Bis zum kommenden Mittwoch wollen die anwesenden Mitglieder schon eine Empfehlung an ihre Kollegen in Stuttgart vorbereiten, so dass bei einer Entscheidung im Ausschuss das Ergebnis dem Landtag zur letzten Plenarsitzung am 19. Dezember mitgeteilt werden kann.

Die Mitglieder des Petitionsausschusses machten sich vor Ort ein Bild vom vermeintlichen Standort des Imkereizentrums: Gustav-Adolf, Ernst Behringer und Rolf Vögtle.
Bild: Ellen Baier

Den Hauptakteuren Bienefeld und Broda dürfte dieses zügige Tempo recht sein. Broda, der seine Ausführungen dem Ausschuss mit einem Zitat des Buffenhofener Dichters Anton Gabele einleteitete, in dem dieser die Einzigartigkeit des Wiesentales preist und der Lerche lauscht. Er wehrt sich dagegen, dass das "Lieblingstal des Dichters" durch eine Bebauung zerstört wird. Er sieht außerdem die gerade in den Brunnadern besonders artenreiche Natur in Gefahr.

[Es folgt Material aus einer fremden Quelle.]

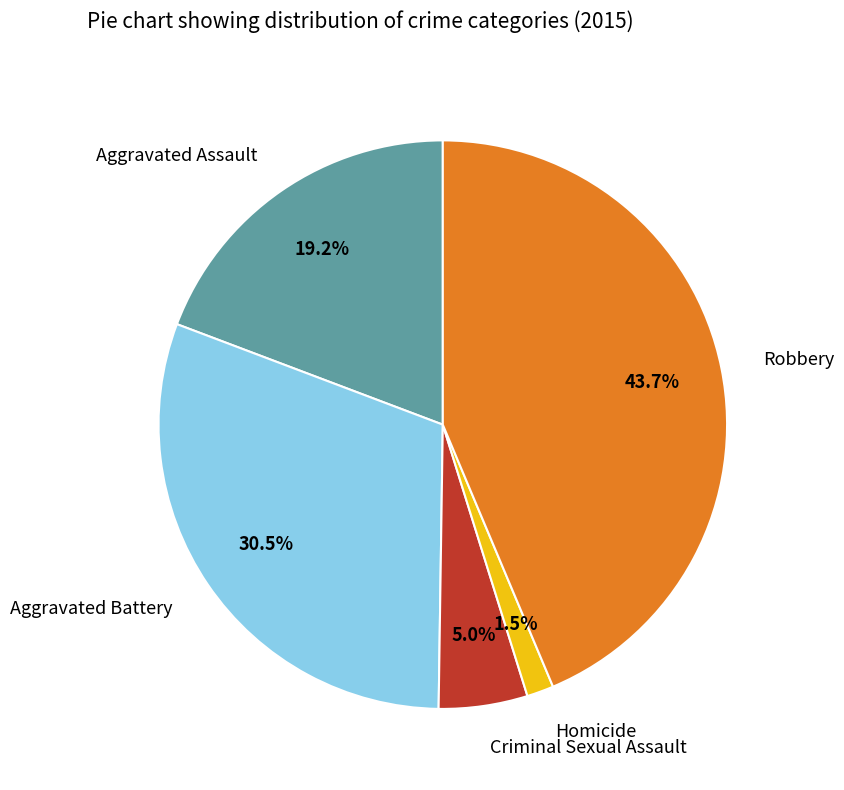

Rank the categories by value from highest to lowest.

Robbery, Aggravated Battery, Aggravated Assault, Criminal Sexual Assault, Homicide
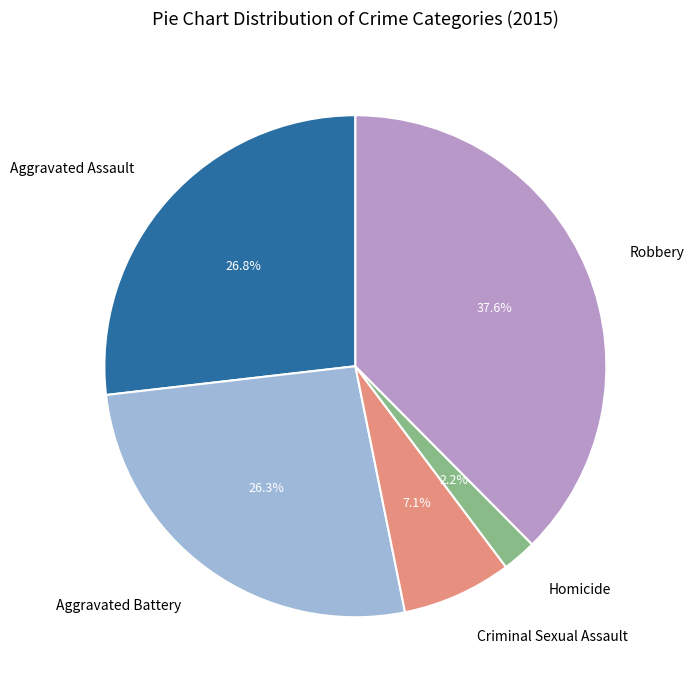

Approximately how many times larger is the value at Robbery compared to Aggravated Battery?

1.4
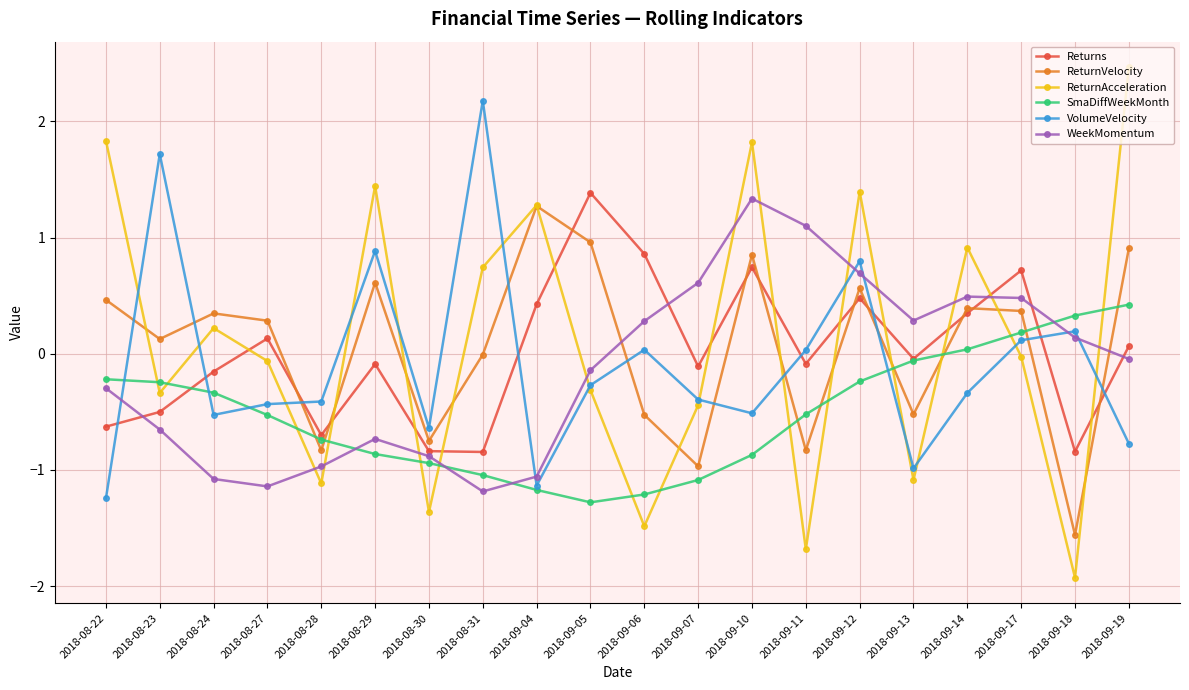

At which category is the sum across all series the highest?

2018-09-12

Der Imker Bienefeld monierte, dass es von der Buffenhofener Bevölkerung keine Einwände zur Bauvoranfrage gegeben habe, erst jedoch zum Baugesuch. Er wähnte sich auf der sicheren Seite, als er die Verschiebung des 
Standortes, aus der Senke aufs Plateau, mit der Naturschutzbehörde in Sigmaringen absprach.

Falls er nun tatsächlich eine Baugenehmigung erhält, müsste er wahrscheinlich doch wieder in die Senke zurück: Neue Planung, neue Kosten, die sich seit der zurückgenommenen Baugenehmigung in Rengetsweiler im Sommer 1999 auf eine beträchtliche Summe belaufen.

Beträchtliche Geldsumme

Und selbst wenn er bauen dürfte, müsste Bienefeld sein Vorhaben enorm verkleinern, denn ein behördlicher Sachverständiger für Imkerei sah 400 qm für das Zentrum als völlig ausreichend an - ein gravierender Unterschied zu 700 qm in der Planung.

Während Broda betonte, dass es keine Gegnerschaft Broda/Bienefeld oder Dietershofen/Bienefeld gebe, fahren einige anonyme, Mitstreiter andere Geschütze auf:  Zum Ortstermin begrüßte ein Galgen mit Strick und schwarzem Tuch den Petitionsausschuss.

Ihre Botschaft hatten die Unbekannten in der Mitte des herzförmigen Lindenblattes aufgestellt, das der Imker mit Kindern gepflanzt hatte.